Dans les rues, des lampadaires gisent au sol, des magasins incendiés fument encore. Ici, une banque a été éventrée. Là, malgré tout, un mécanicien tente de garder son échoppe ouverte au cas où un des très rares passants aurait besoin de ses services.
Le conflit a éclaté le 15 avril entre l’armée du général Abdel Fattah al-Burhane, dirigeant de facto du Soudan, et son adjoint devenu rival, le général Mohamed Hamdane Daglo, qui commande les très redoutés paramilitaires des Forces de soutien rapide (FSR).
Risque régional
Les deux généraux avaient pris le pouvoir lors du coup d’Etat de 2021, mettant un coup d’arrêt au processus vers une transition démocratique qui a suivi la chute du dictateur Omar el-Béchir, en 2019.
Mais ils ont été incapables de s’accorder sur l’intégration des FSR aux troupes régulières, après des mois de négociations politiques sous égide internationale.
Vendredi, l’armée et les FSR avaient annoncé, séparément, un cessez-le-feu de trois jours pour l’Aïd al-Fitr, la fête qui marque la fin du ramadan. Les deux adversaires se sont toutefois aussitôt accusés de violer la trêve.

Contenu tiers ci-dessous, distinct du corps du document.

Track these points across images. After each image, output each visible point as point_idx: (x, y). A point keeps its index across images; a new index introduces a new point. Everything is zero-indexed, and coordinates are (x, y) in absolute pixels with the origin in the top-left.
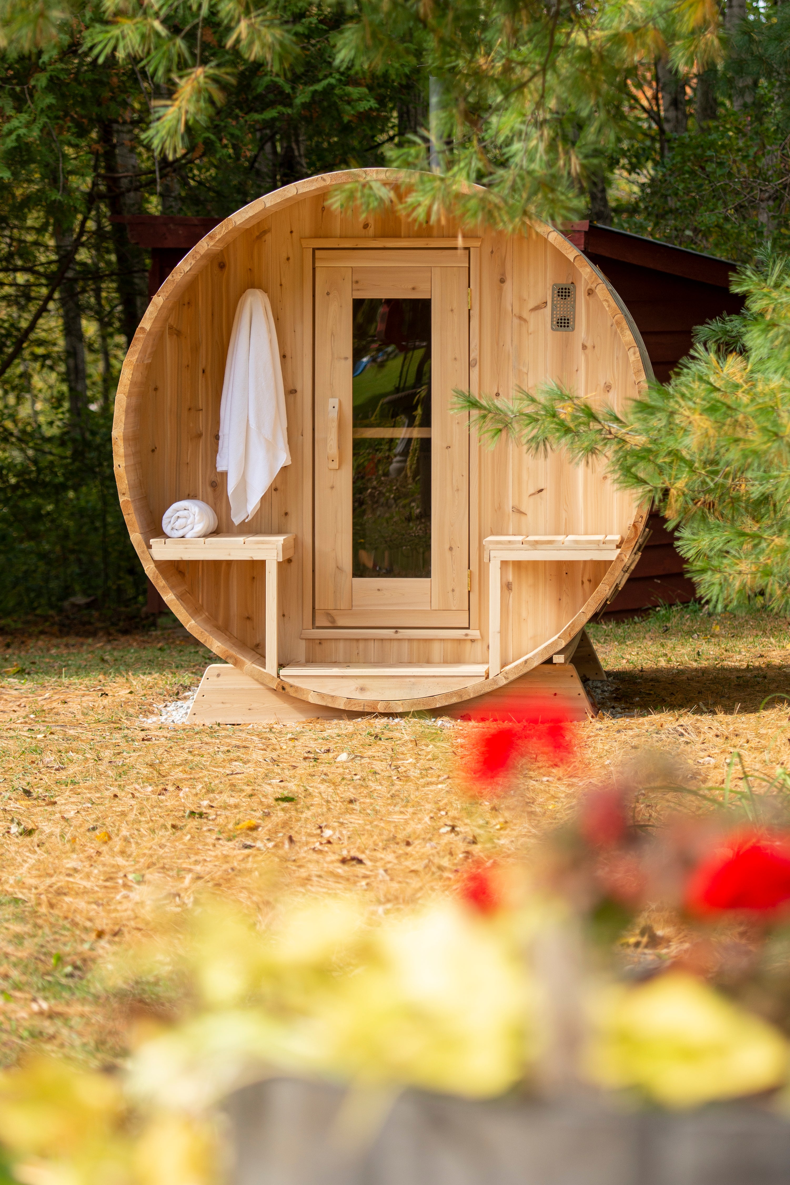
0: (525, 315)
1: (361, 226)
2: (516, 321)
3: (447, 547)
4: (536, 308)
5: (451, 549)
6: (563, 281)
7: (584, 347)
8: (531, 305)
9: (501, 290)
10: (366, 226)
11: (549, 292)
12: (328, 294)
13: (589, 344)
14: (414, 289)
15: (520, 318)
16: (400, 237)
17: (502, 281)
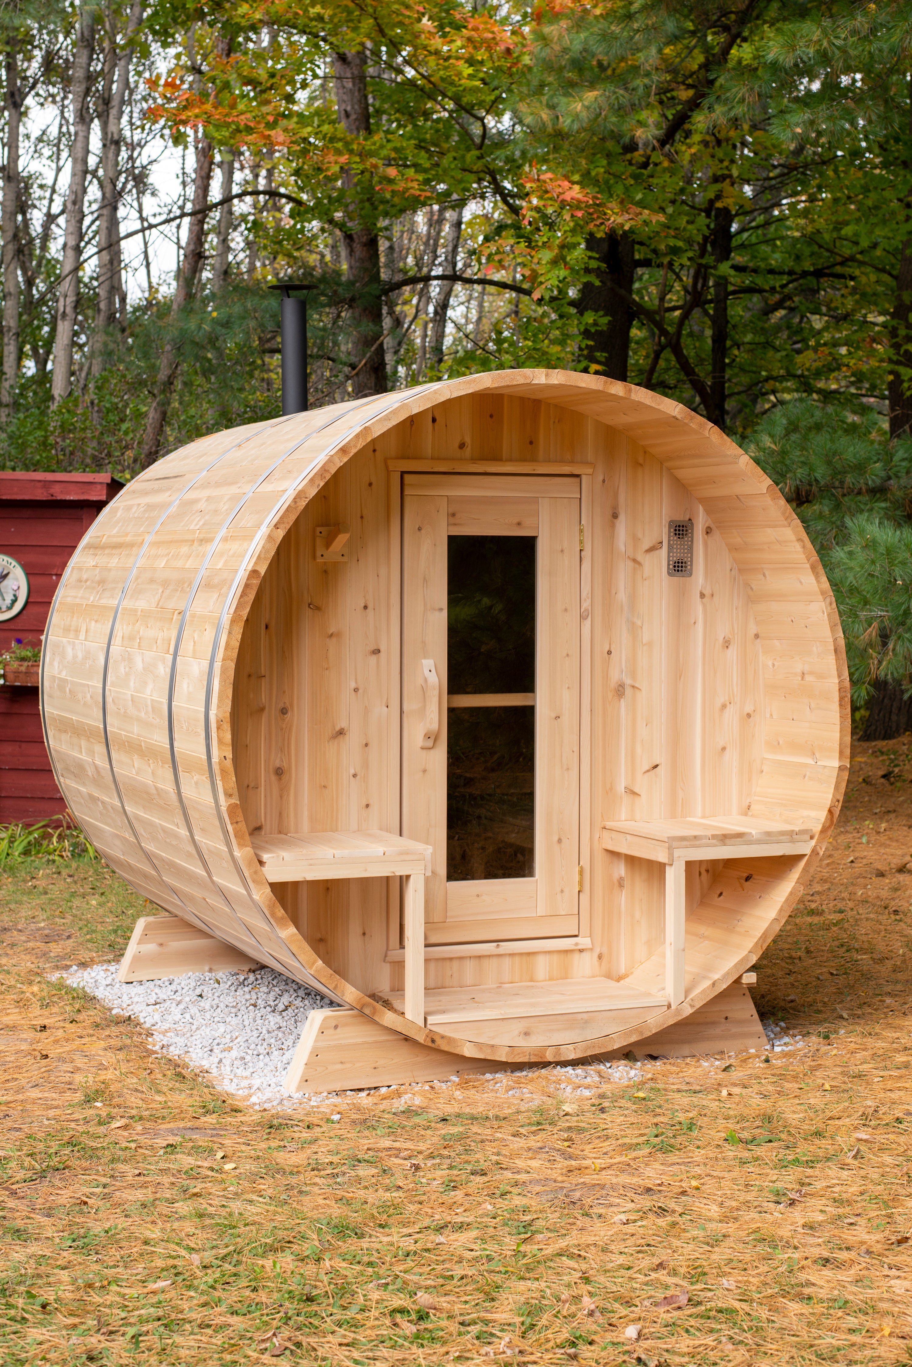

Alors que les deux camps se livrent aussi à une guerre de l’information, il est impossible de savoir qui contrôle les aéroports du pays et dans quel état ils se trouvent après avoir été le théâtre de violents combats depuis le premier jour du conflit.
Cette semaine, l’Aïd el-Fitr a eu un goût amer pour les habitants de Khartoum. On célèbre habituellement cette fête “avec des pâtisseries et des cadeaux pour les enfants”, mais cette année, ce sont “des coups de feu et l’odeur de la mort”, confie l’un d’eux Sami al-Nour.

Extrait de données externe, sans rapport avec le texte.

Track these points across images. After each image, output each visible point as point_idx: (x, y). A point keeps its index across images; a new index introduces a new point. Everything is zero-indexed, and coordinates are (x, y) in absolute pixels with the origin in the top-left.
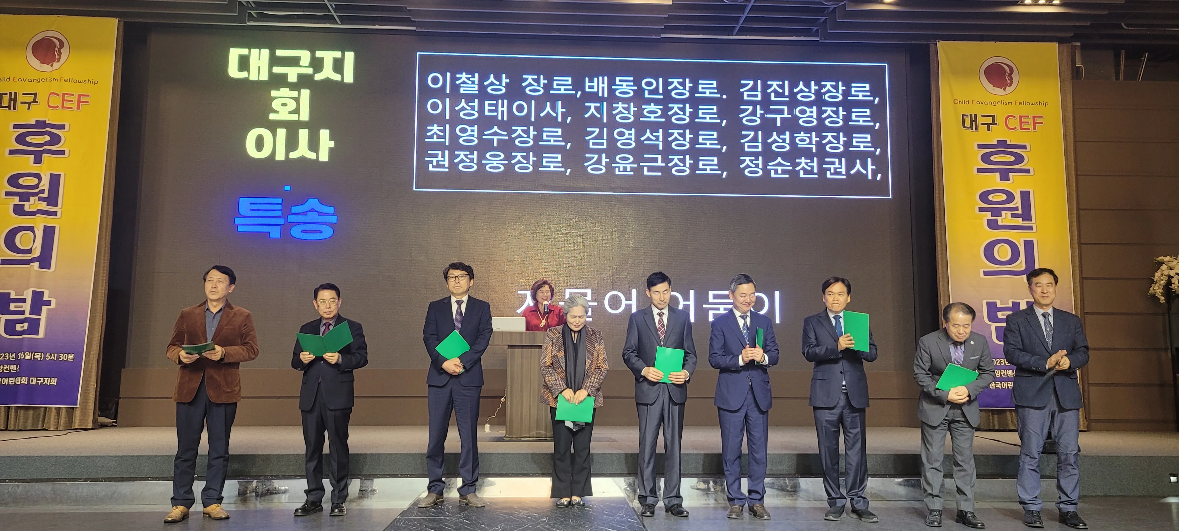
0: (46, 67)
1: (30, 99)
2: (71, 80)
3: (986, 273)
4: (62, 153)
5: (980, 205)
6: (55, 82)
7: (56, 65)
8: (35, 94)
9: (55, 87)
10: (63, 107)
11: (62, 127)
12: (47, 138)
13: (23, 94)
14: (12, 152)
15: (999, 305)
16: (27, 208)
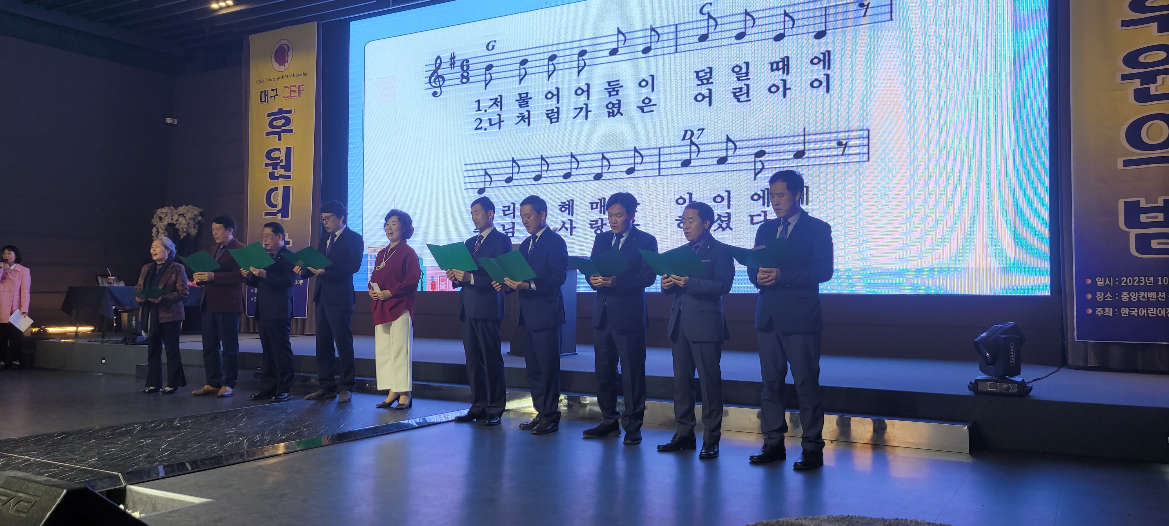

Les conditions de vie sont probablement pires au Darfour, théâtre déjà d’un terrible conflit dans les années 2000, où personne ne peut se rendre dans l’immédiat. Sur place, un docteur de Médecins sans frontières (MSF) évoque une “situation catastrophique”.
Au Soudan, troisième producteur d’or d’Afrique et pourtant l’un des pays les plus pauvres au monde, les services de santé sont à genoux depuis des décennies et un tiers des 45 millions d’habitants souffre de la faim.
L’arrêt des opérations de la plupart des organisations humanitaires va aggraver la situation. Et le conflit menace désormais de gagner du terrain au-delà des frontières du Soudan, selon des experts.